Ive had no reason to not to trust her, there were just so many signs of something else going on that it made me think there was more to this. her hanging out with this friend is not a problem for me, but when im lied to and shes hiding stuff, it had me worried. i would like to tell her she can still be this guys friend but i don't want to compromise myself in order to do so. i've never been a jealous person and ive never acted jealous toward her. we both work stressful jobs, we are in the process of purchasing a home and we both have a high level of stress right now. i know the sexual aspect of our relationship is the last thing i should be worried about but i'm a VERY VERY sexual person, if i could have sex 5 times a day i would. so our sex life was good before we got married... i would say like once a day. but i feel really connected when i have sex with her and it makes me feel good to please her in that way. so i just want to make things better for her and for me.


----------



## circasurvive (Aug 4, 2010)

anyone have any suggestions?


----------



## turnera (Jan 22, 2010)

Ok. She is disappointed with this marriage. It isn't turning out to be what she expected. She KNOWS you want SF all the time and that just makes her more irritated and pressured; therefore when you approach her and tell her you need to know what she wants, she KNOWS you're only saying that because you want more SF. She gets mad that you're pressuring her, and defensive because it feels like you're blaming her. So you are backing her into a corner.

Along comes old bf who does NOT do these things to her. She can be herself with him. She has no stress to perform (hopefully) for him. She is not being criticized by him.

Do you see why she'd rather spend time with him?

What to do? STOP being the person who makes her feel bad. Tell yourself that you will not ask for SF for one month. Come on, you can do it. You can sacrifice one month to save your marriage. 

Once that stress is off of her, work on your relationship. To do that, go to marriagebuilders.com and print out the Love Buster questionnaire, a copy for each of you. Fill them out and swap. Read what YOU do that upsets HER (how you LB her). Then STOP doing those things. Spend this month changing your habits, stopping your LBs. You can ask her to read yours, too, and stop her LBs, if your relationship is strong enough to do so.

Once you have eliminated your LBs - and they can be as small as a cap on your toothpaste to as big as overspending - then go back to MB and print out the Emotional Needs questionnaires, fill them out. It will tell you what her top 5 ENs are. And YOU need to work your butt off to be the ONLY person meeting those 5 ENs.
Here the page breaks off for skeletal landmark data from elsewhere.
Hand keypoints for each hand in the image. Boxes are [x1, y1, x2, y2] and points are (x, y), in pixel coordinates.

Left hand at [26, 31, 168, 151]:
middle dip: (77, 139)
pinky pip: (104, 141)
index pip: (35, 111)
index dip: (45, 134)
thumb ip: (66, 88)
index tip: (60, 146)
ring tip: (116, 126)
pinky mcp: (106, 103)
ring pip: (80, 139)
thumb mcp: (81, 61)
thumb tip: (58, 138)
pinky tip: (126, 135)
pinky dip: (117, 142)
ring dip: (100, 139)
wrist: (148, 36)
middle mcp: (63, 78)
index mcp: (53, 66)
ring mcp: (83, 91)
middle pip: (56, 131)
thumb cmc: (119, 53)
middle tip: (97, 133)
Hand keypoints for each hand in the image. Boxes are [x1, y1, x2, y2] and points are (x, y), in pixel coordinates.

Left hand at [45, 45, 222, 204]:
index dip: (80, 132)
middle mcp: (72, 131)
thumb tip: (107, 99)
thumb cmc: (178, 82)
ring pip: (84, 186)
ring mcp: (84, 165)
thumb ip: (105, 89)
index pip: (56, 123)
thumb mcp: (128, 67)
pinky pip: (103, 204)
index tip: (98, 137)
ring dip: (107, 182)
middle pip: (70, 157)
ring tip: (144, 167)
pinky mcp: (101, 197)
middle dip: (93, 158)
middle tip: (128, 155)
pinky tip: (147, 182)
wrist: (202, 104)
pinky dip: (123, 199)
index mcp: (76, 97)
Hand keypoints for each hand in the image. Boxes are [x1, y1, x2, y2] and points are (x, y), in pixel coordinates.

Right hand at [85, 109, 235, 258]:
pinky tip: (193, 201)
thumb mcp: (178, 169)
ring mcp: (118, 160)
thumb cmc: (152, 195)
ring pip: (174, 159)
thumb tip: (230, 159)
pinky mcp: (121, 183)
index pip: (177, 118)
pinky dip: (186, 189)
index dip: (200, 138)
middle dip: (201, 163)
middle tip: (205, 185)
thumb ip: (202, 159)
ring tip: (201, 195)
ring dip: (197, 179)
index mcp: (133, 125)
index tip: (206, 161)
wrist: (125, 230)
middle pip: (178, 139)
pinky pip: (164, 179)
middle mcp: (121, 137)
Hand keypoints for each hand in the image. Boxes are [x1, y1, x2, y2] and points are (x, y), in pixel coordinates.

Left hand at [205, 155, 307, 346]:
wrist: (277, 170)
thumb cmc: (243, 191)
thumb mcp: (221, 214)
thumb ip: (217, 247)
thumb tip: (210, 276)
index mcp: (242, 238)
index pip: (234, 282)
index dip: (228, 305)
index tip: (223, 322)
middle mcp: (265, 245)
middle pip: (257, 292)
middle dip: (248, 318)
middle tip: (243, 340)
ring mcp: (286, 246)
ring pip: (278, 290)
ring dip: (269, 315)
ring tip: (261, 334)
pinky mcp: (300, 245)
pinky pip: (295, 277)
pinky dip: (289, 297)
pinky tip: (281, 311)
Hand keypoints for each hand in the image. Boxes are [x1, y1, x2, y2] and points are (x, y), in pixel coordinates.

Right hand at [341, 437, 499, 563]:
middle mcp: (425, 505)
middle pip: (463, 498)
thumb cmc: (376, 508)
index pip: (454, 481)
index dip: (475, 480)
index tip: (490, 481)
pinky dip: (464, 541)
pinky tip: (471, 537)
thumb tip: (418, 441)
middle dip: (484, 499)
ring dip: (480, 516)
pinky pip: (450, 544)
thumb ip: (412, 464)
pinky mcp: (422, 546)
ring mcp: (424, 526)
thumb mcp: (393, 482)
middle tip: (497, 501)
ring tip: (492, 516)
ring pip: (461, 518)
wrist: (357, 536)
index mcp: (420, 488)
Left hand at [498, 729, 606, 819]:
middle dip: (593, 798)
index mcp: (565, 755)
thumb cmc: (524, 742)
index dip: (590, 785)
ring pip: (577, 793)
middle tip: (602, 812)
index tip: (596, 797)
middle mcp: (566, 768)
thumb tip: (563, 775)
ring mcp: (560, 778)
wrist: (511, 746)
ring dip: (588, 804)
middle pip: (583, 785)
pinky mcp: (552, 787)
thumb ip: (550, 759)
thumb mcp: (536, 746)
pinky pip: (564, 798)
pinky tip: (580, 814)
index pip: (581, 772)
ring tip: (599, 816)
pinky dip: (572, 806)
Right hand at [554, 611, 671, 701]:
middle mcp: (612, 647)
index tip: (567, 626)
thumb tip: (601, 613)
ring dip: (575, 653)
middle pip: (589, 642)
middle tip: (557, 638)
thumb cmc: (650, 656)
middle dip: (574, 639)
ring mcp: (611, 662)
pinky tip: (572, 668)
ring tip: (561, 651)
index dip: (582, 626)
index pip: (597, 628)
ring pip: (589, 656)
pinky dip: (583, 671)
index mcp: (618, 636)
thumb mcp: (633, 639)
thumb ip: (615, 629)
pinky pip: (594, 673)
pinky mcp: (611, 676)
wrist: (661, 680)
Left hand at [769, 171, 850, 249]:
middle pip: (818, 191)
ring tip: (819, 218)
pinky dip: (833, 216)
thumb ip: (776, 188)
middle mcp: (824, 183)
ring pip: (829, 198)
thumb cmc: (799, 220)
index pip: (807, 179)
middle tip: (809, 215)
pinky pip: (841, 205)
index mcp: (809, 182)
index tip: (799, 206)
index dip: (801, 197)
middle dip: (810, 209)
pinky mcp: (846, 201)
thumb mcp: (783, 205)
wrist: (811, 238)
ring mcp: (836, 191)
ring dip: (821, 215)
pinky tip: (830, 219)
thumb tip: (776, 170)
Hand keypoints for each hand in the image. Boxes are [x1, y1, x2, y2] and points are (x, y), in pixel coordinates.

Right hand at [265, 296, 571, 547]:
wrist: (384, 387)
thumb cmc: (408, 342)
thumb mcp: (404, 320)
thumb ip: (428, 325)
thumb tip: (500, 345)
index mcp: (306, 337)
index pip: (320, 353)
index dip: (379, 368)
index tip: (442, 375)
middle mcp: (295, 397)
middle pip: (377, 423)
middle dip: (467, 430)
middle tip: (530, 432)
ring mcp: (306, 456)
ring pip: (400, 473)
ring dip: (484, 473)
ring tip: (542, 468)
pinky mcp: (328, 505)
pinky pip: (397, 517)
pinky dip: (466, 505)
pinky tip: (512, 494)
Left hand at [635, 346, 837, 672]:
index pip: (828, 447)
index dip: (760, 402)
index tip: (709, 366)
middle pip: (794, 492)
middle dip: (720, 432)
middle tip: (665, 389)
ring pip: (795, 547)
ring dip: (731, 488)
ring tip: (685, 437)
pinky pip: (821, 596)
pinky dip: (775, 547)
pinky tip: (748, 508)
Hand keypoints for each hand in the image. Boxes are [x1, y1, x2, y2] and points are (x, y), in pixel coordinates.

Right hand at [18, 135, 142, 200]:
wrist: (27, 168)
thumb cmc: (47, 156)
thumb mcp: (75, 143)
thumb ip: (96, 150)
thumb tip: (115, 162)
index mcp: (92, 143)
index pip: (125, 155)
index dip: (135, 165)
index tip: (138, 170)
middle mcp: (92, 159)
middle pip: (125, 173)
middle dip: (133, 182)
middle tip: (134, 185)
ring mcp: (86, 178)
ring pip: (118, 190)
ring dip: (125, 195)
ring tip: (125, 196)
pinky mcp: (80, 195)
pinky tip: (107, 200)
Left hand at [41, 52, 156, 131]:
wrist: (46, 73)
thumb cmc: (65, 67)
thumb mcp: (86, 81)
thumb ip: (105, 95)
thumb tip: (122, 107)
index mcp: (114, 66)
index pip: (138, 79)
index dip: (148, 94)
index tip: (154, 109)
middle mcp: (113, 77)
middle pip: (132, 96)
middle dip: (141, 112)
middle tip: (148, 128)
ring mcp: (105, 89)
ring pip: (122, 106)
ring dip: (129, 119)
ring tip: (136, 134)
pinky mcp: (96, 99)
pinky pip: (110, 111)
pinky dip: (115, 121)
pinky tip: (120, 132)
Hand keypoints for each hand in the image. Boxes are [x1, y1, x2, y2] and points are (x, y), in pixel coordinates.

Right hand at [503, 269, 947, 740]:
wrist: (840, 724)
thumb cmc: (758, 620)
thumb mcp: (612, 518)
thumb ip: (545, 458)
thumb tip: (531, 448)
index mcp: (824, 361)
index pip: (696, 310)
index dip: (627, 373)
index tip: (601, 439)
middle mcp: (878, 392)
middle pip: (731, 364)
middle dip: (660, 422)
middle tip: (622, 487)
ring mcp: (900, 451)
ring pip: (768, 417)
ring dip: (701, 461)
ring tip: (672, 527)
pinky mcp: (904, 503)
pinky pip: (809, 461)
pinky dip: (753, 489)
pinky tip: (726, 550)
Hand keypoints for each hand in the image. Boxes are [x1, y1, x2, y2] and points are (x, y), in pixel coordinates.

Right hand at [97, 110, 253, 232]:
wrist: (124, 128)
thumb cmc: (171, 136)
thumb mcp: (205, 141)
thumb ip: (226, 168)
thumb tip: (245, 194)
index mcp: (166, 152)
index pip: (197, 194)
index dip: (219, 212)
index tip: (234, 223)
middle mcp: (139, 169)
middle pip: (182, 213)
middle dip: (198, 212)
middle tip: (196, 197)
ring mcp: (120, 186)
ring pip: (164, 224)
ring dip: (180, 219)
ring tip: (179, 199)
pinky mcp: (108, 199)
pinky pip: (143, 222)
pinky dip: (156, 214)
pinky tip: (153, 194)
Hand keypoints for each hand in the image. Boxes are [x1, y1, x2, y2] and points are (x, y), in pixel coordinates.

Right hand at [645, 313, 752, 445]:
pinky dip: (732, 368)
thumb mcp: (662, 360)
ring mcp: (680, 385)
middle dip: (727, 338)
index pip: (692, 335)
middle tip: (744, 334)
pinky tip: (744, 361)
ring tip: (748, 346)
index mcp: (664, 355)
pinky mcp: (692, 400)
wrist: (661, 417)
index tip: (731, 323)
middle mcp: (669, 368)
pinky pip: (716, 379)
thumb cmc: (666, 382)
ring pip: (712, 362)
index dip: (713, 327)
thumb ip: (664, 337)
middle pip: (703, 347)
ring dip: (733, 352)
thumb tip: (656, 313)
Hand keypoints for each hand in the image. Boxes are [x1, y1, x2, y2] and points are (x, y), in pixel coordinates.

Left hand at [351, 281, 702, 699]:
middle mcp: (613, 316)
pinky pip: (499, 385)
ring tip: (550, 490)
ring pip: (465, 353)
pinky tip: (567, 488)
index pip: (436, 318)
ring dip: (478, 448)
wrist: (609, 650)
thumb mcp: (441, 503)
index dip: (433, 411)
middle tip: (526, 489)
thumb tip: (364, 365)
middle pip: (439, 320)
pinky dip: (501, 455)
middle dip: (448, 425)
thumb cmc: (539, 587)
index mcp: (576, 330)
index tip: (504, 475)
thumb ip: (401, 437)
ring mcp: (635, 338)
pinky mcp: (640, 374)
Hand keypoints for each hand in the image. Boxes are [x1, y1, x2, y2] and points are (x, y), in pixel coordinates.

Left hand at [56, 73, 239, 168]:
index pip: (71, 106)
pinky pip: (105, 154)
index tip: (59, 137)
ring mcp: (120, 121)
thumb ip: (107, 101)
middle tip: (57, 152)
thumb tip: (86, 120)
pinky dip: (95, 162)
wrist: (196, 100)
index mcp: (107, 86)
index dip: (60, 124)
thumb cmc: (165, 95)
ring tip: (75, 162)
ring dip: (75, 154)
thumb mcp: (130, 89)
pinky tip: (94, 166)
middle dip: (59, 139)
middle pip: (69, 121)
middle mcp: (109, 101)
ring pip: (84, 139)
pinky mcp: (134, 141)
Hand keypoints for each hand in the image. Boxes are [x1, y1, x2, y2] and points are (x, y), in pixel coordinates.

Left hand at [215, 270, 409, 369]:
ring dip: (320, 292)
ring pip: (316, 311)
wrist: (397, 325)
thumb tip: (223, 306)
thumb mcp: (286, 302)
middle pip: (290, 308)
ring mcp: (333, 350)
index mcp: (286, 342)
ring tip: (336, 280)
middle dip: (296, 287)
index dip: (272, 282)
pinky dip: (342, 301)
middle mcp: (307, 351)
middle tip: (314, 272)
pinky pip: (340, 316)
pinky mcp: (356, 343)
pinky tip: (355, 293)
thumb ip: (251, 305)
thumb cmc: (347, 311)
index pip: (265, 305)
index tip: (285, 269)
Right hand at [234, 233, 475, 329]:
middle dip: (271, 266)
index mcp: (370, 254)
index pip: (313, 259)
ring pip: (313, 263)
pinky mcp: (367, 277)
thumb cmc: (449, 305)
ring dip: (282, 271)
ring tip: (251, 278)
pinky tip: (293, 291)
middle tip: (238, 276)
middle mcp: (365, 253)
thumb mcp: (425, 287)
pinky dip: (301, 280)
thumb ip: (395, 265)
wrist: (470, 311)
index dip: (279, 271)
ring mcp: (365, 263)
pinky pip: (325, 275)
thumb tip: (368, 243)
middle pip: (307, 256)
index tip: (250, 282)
Because if you don't - as you have seen with ex-bf - _someone else will_.


----------



## turnera (Jan 22, 2010)

circasurvive said:


> if i could have sex 5 times a day i would. so our sex life was good before we got married... i would say like once a day. but i feel really connected when i have sex with her and it makes me feel good to please her in that way. so i just want to make things better for her and for me.


 I just want to add that it is HIGHLY unlikely she will want this same level of activity. HIGHLY unlikely. Women rarely do. And there has to be EXCELLENT emotional connection to the man before she will want to do it at all. With your marriage in such a bad shape, you're lucky you get any. Once a day is common for newlyweds, but not that common at all for people married 5 or more years.

So you had better wrap your brain around the fact that you will NOT be getting that much. EVER. If you can't handle that, just divorce and go out and be single and date or pay for it.


----------



## SHARKY (Nov 30, 2010)

circasurvive said:


> anyone have any suggestions?


Hi I have read this whole thread, intresting to find out how it has turned out after several months.


----------